(Dataset records)
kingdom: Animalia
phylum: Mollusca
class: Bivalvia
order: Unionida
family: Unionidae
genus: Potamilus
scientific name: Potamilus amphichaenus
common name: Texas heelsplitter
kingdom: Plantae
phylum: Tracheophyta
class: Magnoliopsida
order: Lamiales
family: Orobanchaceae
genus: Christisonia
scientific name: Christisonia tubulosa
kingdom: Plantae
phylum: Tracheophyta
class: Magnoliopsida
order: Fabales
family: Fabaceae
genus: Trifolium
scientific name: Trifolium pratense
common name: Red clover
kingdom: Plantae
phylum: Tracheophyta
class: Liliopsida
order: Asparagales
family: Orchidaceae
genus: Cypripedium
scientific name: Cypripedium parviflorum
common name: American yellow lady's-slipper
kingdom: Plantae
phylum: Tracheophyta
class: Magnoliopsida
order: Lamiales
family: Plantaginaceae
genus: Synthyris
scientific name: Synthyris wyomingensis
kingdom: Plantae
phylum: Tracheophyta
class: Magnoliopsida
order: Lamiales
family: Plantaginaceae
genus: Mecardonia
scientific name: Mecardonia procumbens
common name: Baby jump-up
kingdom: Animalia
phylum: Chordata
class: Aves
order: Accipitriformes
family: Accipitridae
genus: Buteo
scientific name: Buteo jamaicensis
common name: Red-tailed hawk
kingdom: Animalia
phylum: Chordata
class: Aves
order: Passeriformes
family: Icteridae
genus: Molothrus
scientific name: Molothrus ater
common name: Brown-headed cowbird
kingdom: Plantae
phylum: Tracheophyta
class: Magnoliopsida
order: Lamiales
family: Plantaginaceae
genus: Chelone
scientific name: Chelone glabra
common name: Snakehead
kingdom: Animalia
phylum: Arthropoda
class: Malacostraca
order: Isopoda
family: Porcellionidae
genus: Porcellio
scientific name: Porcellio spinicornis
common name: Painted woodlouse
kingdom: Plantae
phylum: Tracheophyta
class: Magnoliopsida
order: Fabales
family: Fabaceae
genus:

What is needed:
Can you change "common name" to "vernacular name" everywhere in the lines above and leave everything else the same?

Output of the task:
kingdom: Animalia
phylum: Mollusca
class: Bivalvia
order: Unionida
family: Unionidae
genus: Potamilus
scientific name: Potamilus amphichaenus
vernacular name: Texas heelsplitter
kingdom: Plantae
phylum: Tracheophyta
class: Magnoliopsida
order: Lamiales
family: Orobanchaceae
genus: Christisonia
scientific name: Christisonia tubulosa
kingdom: Plantae
phylum: Tracheophyta
class: Magnoliopsida
order: Fabales
family: Fabaceae
genus: Trifolium
scientific name: Trifolium pratense
vernacular name: Red clover
kingdom: Plantae
phylum: Tracheophyta
class: Liliopsida
order: Asparagales
family: Orchidaceae
genus: Cypripedium
scientific name: Cypripedium parviflorum
vernacular name: American yellow lady's-slipper
kingdom: Plantae
phylum: Tracheophyta
class: Magnoliopsida
order: Lamiales
family: Plantaginaceae
genus: Synthyris
scientific name: Synthyris wyomingensis
kingdom: Plantae
phylum: Tracheophyta
class: Magnoliopsida
order: Lamiales
family: Plantaginaceae
genus: Mecardonia
scientific name: Mecardonia procumbens
vernacular name: Baby jump-up
kingdom: Animalia
phylum: Chordata
class: Aves
order: Accipitriformes
family: Accipitridae
genus: Buteo
scientific name: Buteo jamaicensis
vernacular name: Red-tailed hawk
kingdom: Animalia
phylum: Chordata
class: Aves
order: Passeriformes
family: Icteridae
genus: Molothrus
scientific name: Molothrus ater
vernacular name: Brown-headed cowbird
kingdom: Plantae
phylum: Tracheophyta
class: Magnoliopsida
order: Lamiales
family: Plantaginaceae
genus: Chelone
scientific name: Chelone glabra
vernacular name: Snakehead
kingdom: Animalia
phylum: Arthropoda
class: Malacostraca
order: Isopoda
family: Porcellionidae
genus: Porcellio
scientific name: Porcellio spinicornis
vernacular name: Painted woodlouse
kingdom: Plantae
phylum: Tracheophyta
class: Magnoliopsida
order: Fabales
family: Fabaceae
genus:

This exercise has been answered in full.